++++ Given records ++++

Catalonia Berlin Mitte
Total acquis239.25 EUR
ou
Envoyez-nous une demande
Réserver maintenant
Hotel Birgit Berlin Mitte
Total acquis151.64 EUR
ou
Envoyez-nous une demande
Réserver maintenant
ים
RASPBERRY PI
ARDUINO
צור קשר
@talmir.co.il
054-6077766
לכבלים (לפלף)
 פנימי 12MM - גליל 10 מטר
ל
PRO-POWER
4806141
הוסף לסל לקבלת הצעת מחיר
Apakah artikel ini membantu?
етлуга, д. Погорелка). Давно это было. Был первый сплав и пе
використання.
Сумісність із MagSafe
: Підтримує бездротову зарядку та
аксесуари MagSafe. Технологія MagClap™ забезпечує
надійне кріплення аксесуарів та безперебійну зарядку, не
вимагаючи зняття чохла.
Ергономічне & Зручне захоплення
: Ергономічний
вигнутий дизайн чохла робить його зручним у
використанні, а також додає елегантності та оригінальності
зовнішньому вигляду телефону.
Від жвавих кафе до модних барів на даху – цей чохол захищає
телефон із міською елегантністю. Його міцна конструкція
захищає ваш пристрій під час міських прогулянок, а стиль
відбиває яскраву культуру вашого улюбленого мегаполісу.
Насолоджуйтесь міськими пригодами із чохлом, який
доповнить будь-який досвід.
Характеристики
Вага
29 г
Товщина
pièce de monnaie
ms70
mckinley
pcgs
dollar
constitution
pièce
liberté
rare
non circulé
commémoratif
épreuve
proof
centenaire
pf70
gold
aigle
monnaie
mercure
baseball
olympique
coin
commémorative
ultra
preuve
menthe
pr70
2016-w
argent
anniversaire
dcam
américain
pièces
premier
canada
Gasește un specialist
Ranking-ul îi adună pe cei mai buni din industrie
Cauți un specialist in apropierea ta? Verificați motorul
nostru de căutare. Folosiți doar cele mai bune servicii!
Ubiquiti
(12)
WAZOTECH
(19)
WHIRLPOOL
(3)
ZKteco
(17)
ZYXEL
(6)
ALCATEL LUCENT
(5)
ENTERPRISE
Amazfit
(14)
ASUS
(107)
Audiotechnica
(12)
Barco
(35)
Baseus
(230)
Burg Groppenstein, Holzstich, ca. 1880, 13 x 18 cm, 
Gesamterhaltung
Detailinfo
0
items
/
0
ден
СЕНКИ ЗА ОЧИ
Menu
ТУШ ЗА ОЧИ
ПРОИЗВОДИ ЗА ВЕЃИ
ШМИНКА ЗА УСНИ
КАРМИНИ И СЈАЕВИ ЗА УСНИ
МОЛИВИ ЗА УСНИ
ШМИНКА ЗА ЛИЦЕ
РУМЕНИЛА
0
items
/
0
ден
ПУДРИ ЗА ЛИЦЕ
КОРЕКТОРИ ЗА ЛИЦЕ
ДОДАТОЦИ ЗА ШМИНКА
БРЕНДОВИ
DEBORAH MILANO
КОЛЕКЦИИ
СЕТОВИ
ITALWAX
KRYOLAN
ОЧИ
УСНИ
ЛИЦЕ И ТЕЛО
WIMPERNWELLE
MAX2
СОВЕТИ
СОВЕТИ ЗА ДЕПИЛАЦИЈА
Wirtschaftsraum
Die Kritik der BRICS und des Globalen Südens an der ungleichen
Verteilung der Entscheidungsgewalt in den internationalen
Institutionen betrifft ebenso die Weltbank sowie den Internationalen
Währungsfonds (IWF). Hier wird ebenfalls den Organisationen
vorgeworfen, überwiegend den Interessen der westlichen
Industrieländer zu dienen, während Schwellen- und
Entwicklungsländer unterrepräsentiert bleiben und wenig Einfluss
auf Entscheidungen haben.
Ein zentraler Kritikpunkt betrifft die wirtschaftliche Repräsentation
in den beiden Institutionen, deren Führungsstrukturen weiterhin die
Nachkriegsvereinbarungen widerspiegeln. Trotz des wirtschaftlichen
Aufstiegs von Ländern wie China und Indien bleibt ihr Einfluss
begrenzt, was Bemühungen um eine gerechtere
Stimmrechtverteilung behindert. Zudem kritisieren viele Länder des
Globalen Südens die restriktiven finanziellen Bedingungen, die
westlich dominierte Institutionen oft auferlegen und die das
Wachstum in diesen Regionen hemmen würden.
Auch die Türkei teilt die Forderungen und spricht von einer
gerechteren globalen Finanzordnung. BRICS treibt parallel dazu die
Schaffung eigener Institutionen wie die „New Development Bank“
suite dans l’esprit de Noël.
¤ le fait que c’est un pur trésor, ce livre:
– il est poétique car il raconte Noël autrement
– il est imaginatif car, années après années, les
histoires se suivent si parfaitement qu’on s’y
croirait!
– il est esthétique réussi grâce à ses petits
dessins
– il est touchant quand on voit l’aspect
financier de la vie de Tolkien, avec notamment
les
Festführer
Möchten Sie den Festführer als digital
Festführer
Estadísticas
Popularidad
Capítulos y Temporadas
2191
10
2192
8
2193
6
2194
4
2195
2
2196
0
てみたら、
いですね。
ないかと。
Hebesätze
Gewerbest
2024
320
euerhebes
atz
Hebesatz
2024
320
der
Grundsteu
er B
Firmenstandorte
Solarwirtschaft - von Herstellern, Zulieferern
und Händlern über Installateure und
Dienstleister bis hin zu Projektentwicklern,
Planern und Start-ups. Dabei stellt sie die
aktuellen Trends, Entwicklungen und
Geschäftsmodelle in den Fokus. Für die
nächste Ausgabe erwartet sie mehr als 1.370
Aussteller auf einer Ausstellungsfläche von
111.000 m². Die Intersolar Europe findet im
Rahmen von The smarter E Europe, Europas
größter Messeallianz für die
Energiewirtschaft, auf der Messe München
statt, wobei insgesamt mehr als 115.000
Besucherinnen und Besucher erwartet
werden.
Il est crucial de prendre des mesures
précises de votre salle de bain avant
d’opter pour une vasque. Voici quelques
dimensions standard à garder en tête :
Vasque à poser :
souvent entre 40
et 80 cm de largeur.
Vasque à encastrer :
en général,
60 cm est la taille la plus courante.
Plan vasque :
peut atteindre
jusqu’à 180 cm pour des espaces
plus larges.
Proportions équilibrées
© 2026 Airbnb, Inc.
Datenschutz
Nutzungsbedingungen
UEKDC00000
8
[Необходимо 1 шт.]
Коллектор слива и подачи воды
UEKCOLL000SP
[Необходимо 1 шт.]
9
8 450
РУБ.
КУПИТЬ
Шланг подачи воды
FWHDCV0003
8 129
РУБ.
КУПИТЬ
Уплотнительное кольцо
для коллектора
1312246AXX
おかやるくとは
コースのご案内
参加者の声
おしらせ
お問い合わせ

++++

• **What is being asked**:
From the very first line of the records down to the line with "відбиває яскраву культуру", please write out each line exactly, including both ends and no other lines.

• **Your response**:
Catalonia Berlin Mitte
Total acquis239.25 EUR
ou
Envoyez-nous une demande
Réserver maintenant
Hotel Birgit Berlin Mitte
Total acquis151.64 EUR
ou
Envoyez-nous une demande
Réserver maintenant
ים
RASPBERRY PI
ARDUINO
צור קשר
@talmir.co.il
054-6077766
לכבלים (לפלף)
 פנימי 12MM - גליל 10 מטר
ל
PRO-POWER
4806141
הוסף לסל לקבלת הצעת מחיר
Apakah artikel ini membantu?
етлуга, д. Погорелка). Давно это было. Был первый сплав и пе
використання.
Сумісність із MagSafe
: Підтримує бездротову зарядку та
аксесуари MagSafe. Технологія MagClap™ забезпечує
надійне кріплення аксесуарів та безперебійну зарядку, не
вимагаючи зняття чохла.
Ергономічне & Зручне захоплення
: Ергономічний
вигнутий дизайн чохла робить його зручним у
використанні, а також додає елегантності та оригінальності
зовнішньому вигляду телефону.
Від жвавих кафе до модних барів на даху – цей чохол захищає
телефон із міською елегантністю. Його міцна конструкція
захищає ваш пристрій під час міських прогулянок, а стиль
відбиває яскраву культуру вашого улюбленого мегаполісу.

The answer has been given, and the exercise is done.